Jean-Yves s’installa devant le poste de T.S.F. du salon et chercha la bonne fréquence surchargée de tirlouit tirlouit tirlouit…
« Ici Londres. Les Français parlent aux Français
Aujourd’hui, 29 janvier 1943. 943 ème jour de la résistance du peuple Français à l’oppresseur »
Puis l’indicatif musical :
Radio-Paris ment, Radio-Paris ment,
Radio-Paris est allemand.
« Voici quelques messages personnels : La côte est rude, je répète, la côte est rude. Faites chauffer le potage, je répète, faites chauffer le potage… »
Il y eut une courte interruption musicale. Les doigts de la main droite de Jyl tambourinaient nerveusement sur la table du salon. Une oreille exercée aurait pu reconnaître la Marseillaise. Il s’immobilisa soudain.
« Voici la suite de nos messages personnels : Les raisins sont trop verts, je répète, les raisins sont trop verts. Que la fête commence, je répète, que la fête commence…
D’un geste sec Jean-Yves stoppa la radio.

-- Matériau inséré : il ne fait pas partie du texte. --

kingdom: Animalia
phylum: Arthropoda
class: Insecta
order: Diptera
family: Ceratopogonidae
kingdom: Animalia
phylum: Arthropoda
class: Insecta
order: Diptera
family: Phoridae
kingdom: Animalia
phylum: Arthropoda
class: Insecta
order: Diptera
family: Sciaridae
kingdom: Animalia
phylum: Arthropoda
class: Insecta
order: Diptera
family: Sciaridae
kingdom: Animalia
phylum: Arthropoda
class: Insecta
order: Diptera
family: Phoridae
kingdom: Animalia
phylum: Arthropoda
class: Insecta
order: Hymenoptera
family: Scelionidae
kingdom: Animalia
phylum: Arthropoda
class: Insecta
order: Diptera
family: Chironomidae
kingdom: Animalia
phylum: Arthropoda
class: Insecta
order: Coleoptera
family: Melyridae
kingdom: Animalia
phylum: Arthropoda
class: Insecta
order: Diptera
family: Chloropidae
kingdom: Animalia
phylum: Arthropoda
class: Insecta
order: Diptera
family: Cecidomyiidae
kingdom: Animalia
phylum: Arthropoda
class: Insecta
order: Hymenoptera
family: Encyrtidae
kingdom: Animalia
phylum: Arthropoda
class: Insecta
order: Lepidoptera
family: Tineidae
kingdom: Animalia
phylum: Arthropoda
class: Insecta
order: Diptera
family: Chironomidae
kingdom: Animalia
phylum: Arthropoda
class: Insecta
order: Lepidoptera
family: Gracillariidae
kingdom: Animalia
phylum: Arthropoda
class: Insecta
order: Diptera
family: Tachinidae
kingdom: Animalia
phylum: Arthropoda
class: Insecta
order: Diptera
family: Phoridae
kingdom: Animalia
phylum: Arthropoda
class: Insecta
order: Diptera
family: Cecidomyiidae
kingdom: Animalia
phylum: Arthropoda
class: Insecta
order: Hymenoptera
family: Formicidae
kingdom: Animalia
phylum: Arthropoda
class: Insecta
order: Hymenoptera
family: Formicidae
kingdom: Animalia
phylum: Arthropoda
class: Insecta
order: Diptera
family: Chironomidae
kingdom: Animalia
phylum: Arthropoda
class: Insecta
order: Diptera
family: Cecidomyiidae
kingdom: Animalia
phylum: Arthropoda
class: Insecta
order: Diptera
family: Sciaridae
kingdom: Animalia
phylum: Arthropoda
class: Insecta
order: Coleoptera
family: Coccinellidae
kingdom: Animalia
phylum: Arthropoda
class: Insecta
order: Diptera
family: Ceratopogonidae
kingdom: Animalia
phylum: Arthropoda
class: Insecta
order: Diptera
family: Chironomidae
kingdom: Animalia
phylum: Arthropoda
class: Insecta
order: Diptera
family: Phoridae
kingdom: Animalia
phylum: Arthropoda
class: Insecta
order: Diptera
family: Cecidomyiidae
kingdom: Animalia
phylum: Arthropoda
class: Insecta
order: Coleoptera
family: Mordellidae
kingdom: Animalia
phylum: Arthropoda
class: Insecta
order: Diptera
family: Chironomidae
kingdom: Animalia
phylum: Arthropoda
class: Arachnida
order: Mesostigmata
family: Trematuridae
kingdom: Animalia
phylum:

– C’est pour demain ! s’écria-t-il ! bousculant sa chaise et levant les bras au ciel, les points fermés. On les aura ! Julie, Odette, arrêtez votre surveillance ! ... C’est pour demain… demain ! Vous entendez… demain !
– Papa ! Papa ! Arrête ! Vite ! hurla Julie complètement affolée.
– C’est fait… Que se passe-t-il ?
Un camion de l’armée allemande venait de s’arrêter juste devant le portail. Le chauffeur en descendit en criant. Le hayon s’abattit et six militaires casqués et armés en descendirent. Le chauffeur sonna…
– Je te l’avais dit, Jean-Yves, ce sont les Allemands. Ils vont nous fusiller. Les maquisards n’auront pas cette peine !
– Mais attends, Odette, on va lui ouvrir… Restez calmes…
Le soldat Allemand était dans l’entrée. Il salua militairement en claquant des talons avec une énergie qui dénotait une grande habitude.
– Heil Hitler ! Guten Tag Madame. Afez-vous téléfon ? … S’il vous plaît. Mein camion kaputt ! Moi téléfon à chef…
– Mais bien sûr… heu ! … Cher monsieur ! répondit Odette.
Jean-Yves refoula une forte envie de rire…
Julie regarda par la fenêtre : les six militaires, appuyés au camion, fumaient une cigarette le plus tranquillement du monde, en se racontant des histoires qui devaient être drôles à en juger par leurs mimiques et leurs éclats de rire.
– Merci peaucoup Madame und Mein Herr…
L’Allemand se retira. L’incident était clos.
Toute la famille Lefranc se regarda, encore sous le coup de l’émotion. On avait eu peur.